Lay out the material below as a Markdown table with the columns Index and Entry. Include only the lines from the one containing "pose: elev=115.0 azim=3.3" up to and including the one containing "Dot at: (246, 195)", with one nonblank line per row, numbered from 1.

[Begin Stored rows]

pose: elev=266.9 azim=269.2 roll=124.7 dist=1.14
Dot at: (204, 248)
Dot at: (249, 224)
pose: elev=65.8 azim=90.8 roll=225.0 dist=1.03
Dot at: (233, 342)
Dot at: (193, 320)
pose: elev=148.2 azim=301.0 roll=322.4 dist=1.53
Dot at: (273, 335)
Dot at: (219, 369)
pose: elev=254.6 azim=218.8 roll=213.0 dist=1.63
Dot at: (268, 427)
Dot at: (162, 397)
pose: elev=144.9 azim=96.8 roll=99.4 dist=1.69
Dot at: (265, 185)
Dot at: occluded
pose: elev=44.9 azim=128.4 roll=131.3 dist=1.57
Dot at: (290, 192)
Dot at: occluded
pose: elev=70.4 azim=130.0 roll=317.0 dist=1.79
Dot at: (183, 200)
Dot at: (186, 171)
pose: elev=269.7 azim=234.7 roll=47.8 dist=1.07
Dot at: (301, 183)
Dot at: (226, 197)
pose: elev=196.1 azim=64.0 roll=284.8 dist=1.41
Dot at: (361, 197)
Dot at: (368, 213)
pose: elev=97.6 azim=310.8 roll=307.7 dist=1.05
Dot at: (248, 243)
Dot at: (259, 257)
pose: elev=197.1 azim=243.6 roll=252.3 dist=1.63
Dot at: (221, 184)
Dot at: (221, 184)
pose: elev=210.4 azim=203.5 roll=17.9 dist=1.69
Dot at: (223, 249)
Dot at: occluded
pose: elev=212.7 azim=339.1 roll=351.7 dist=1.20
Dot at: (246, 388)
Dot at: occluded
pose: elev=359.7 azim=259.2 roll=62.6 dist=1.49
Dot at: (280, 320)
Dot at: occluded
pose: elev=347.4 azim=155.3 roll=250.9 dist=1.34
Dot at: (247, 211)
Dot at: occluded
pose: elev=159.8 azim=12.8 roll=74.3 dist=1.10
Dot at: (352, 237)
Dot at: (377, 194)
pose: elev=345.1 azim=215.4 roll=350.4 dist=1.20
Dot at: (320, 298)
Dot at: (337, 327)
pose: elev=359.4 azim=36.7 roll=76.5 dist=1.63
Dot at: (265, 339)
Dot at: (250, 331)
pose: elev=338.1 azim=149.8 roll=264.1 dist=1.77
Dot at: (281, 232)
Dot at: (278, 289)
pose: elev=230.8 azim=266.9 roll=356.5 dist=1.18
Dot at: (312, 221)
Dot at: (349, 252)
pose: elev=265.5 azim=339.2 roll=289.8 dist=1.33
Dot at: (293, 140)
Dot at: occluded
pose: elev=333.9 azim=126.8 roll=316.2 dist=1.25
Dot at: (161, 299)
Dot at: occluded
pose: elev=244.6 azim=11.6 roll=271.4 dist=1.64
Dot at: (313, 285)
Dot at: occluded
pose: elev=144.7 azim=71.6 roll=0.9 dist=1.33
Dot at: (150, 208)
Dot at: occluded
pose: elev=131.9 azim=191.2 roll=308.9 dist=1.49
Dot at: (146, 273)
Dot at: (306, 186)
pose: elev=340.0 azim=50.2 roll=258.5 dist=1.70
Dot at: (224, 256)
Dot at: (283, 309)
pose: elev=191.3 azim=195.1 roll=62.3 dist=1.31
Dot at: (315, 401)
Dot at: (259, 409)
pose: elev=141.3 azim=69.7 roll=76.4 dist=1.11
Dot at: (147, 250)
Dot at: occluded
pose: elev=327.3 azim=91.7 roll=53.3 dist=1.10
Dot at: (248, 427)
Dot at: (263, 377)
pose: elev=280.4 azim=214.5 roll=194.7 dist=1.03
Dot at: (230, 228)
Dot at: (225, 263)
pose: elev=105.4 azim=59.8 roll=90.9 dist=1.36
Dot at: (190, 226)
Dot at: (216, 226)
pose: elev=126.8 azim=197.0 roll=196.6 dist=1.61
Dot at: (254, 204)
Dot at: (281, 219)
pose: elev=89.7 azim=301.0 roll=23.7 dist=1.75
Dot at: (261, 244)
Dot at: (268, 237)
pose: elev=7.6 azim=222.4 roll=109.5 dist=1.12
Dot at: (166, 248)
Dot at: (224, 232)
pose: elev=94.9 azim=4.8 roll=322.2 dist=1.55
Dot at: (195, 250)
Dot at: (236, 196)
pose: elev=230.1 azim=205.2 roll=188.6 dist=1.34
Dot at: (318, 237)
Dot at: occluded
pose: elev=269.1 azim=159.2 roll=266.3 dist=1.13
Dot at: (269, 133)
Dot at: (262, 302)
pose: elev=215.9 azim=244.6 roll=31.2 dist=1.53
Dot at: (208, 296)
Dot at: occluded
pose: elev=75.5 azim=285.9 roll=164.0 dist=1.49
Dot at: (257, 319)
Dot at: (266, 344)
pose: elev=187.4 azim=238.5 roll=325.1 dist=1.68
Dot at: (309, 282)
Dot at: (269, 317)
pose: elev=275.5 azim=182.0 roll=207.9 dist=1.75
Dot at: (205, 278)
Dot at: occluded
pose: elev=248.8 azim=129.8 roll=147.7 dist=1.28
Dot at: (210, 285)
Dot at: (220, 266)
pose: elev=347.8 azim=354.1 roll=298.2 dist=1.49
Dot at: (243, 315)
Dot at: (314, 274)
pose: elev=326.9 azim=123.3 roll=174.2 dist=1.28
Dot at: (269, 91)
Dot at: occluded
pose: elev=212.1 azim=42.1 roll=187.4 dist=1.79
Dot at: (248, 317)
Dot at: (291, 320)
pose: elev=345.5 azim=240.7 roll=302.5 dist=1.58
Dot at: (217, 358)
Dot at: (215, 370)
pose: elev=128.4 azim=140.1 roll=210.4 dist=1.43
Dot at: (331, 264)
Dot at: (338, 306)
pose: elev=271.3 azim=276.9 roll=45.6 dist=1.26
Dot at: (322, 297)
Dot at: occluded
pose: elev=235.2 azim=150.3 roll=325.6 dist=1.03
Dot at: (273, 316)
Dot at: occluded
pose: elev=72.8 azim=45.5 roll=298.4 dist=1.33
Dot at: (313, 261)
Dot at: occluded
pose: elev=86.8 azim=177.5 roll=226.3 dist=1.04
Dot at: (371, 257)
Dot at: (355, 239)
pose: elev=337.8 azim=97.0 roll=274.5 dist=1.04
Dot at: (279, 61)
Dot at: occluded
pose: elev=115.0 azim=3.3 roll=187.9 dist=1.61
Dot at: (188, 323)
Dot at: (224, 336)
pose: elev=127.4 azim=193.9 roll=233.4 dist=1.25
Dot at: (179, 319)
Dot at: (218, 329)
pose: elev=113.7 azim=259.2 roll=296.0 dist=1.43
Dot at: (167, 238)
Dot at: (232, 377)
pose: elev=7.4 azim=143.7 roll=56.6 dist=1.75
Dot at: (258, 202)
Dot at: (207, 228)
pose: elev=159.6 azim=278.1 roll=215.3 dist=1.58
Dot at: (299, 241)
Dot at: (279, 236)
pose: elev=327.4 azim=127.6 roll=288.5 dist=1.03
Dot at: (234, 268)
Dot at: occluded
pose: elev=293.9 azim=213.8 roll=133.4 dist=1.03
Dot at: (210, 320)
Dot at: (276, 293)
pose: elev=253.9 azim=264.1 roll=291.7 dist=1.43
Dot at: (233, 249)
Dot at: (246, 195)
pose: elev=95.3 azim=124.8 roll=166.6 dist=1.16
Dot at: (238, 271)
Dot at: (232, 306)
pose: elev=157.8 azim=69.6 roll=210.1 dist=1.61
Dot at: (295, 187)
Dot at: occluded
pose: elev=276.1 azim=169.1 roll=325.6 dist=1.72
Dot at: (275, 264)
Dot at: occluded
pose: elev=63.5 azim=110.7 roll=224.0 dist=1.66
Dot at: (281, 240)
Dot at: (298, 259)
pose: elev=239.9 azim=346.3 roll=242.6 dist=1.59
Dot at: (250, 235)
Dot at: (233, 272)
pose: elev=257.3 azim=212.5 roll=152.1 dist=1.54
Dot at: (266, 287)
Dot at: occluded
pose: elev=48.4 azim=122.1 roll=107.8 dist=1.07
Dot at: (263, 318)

[End Stored rows]

| Task solution |
| Index | Entry |
|---|---|
| 1 | pose: elev=115.0 azim=3.3 roll=187.9 dist=1.61 |
| 2 | Dot at: (188, 323) |
| 3 | Dot at: (224, 336) |
| 4 | pose: elev=127.4 azim=193.9 roll=233.4 dist=1.25 |
| 5 | Dot at: (179, 319) |
| 6 | Dot at: (218, 329) |
| 7 | pose: elev=113.7 azim=259.2 roll=296.0 dist=1.43 |
| 8 | Dot at: (167, 238) |
| 9 | Dot at: (232, 377) |
| 10 | pose: elev=7.4 azim=143.7 roll=56.6 dist=1.75 |
| 11 | Dot at: (258, 202) |
| 12 | Dot at: (207, 228) |
| 13 | pose: elev=159.6 azim=278.1 roll=215.3 dist=1.58 |
| 14 | Dot at: (299, 241) |
| 15 | Dot at: (279, 236) |
| 16 | pose: elev=327.4 azim=127.6 roll=288.5 dist=1.03 |
| 17 | Dot at: (234, 268) |
| 18 | Dot at: occluded |
| 19 | pose: elev=293.9 azim=213.8 roll=133.4 dist=1.03 |
| 20 | Dot at: (210, 320) |
| 21 | Dot at: (276, 293) |
| 22 | pose: elev=253.9 azim=264.1 roll=291.7 dist=1.43 |
| 23 | Dot at: (233, 249) |
| 24 | Dot at: (246, 195) |